Putting Brain Injury in the Spotlight


Putting Brain Injury in the Spotlight
Brain injuries are increasing each year across Northern Ireland, with the Western Trust Community Brain Injury Service seeing a 77% increase in referrals in the past five years. The mechanism of injury can happen in seconds but the effects can last a lifetime. In response to this, the Western Trust is working in partnership with Headway and the Cedar Foundation to support ‘Brain Injury Awareness Week’ (14 - 20 May 2018) by inviting the public to join them on a walk to highlight the issue.

The Derry/Londonderry walking event will take place on Wednesday 16 May 2018 at 1pm, meeting at the top of Ebrington Square and walking to Guildhall. Participants in the walk will be treated to a tour of Guildhall, as well as a ‘meet and greet’ with the Mayor. The Enniskillen walk will take place on Monday 14 May at 11.00am and will take in the fabulous surroundings of the Castle Coole estate.

The Western Trust has had an established Community Brain Injury Service since 2002. This is a specialist resource to other service areas by offering advice, consultancy and specialist training on the complex nature of brain injury and the needs of those who have acquired a brain injury, their family and carers. To achieve this, links have been established with other agencies including relevant voluntary and statutory organisations and educational facilities, including Headway and the Cedar Foundation.

There are many more people living with the effects of a brain injury than we might care to imagine. A mild brain injury, frequently referred to as ‘concussion’ often happens in an instant from falls, assaults and sports injuries but its effects may have lifetime consequences. Approximately 3,600 people each year in the Western Trust area will attend hospital with a head injury, but 85% of these will be mild in nature. The other 15% will be moderate to severe in nature requiring care and support as a result of the brain injury. The reality being the majority of survivors are young people, aged 16-28 with a normal life expectancy.

The Western Trust has developed an innovative service where a brain injury specialist nurse receives referrals from the hospital emergency departments to follow-up and help people understand and manage their concussion symptoms to prevent further and longer-lasting complications.

The Trust also has a fantastic facility situated on the grounds of Altnagelvin called Spruce House.
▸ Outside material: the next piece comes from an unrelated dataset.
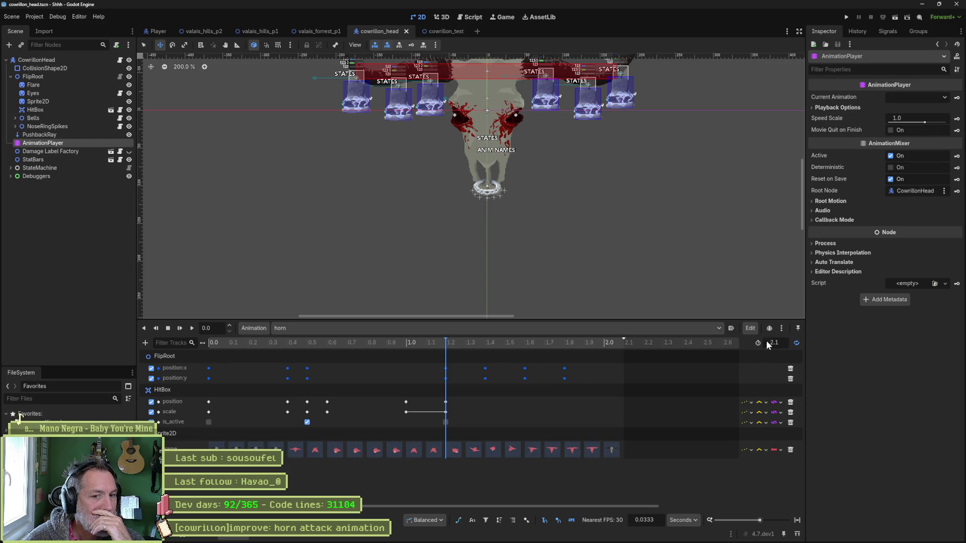
left_click(800, 343)
left_click(800, 343)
Spruce House is a 17 commissioned bed specialist facility.  The team working there led by Rehabilitation Medicine Consultant Dr Danny Smith are skilled in the assessment, evaluation of needs and formulation of a goal directed rehabilitation programme of care for patients who have an acquired brain injury or neuro-disability. Each patient’s programme of care is tailored towards their individual needs and circumstances.  The staff within the unit have experience and expertise in identifying and understanding the effects created by brain injury and neurological disorders, coupled with the resources to assist, educate and facilitate patients in their rehabilitation towards an agreed optimal level of independence.
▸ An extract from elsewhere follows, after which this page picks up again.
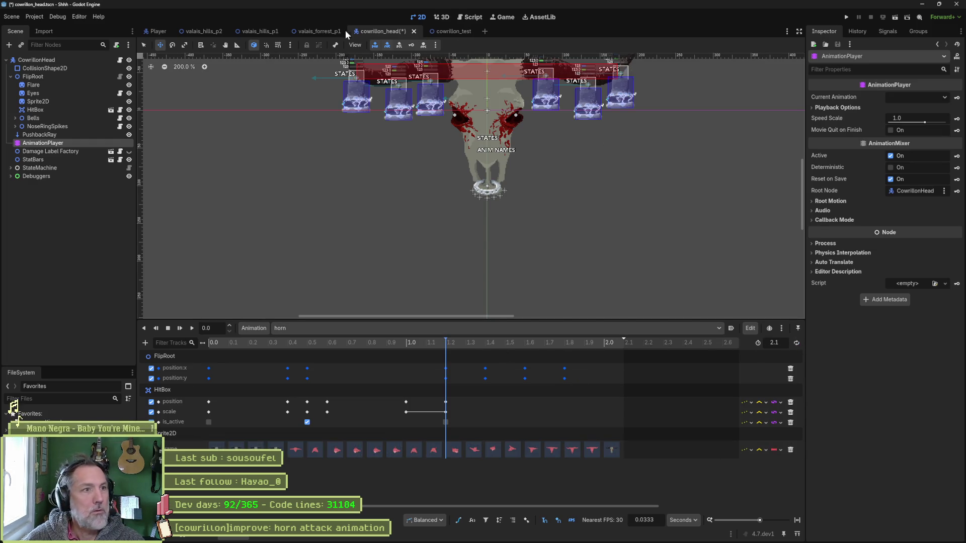
left_click(327, 32)
key("F6")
Dr Shane McCarney, Western Trust Consultant Clinical Psychologist and Community Brain Injury Service Lead Clinician said: “We are grateful to be able to work alongside our colleagues in Headway and the Cedar Foundation to raise awareness to the wider public of brain injury.

“Brain injuries may lead to a number of different problems such as personality changes, cognitive deficits such as memory loss, physical disabilities, speech and language difficulties and sensory changes. The Western Trust Community Brain Injury Service, alongside our colleagues in Spruce House, help people with brain injury to recover, rehabilitate and regain their independence.”

Shane continued: “I would encourage everyone to come along and join us on our walk during Brain Injury Awareness Week. By highlighting the effects of such potentially devastating injuries, we hope to give people pause to consider the implications of their behaviour and actions on their own and other people’s lives – through the use of alcohol and drugs, assaults and reckless driving in particular.”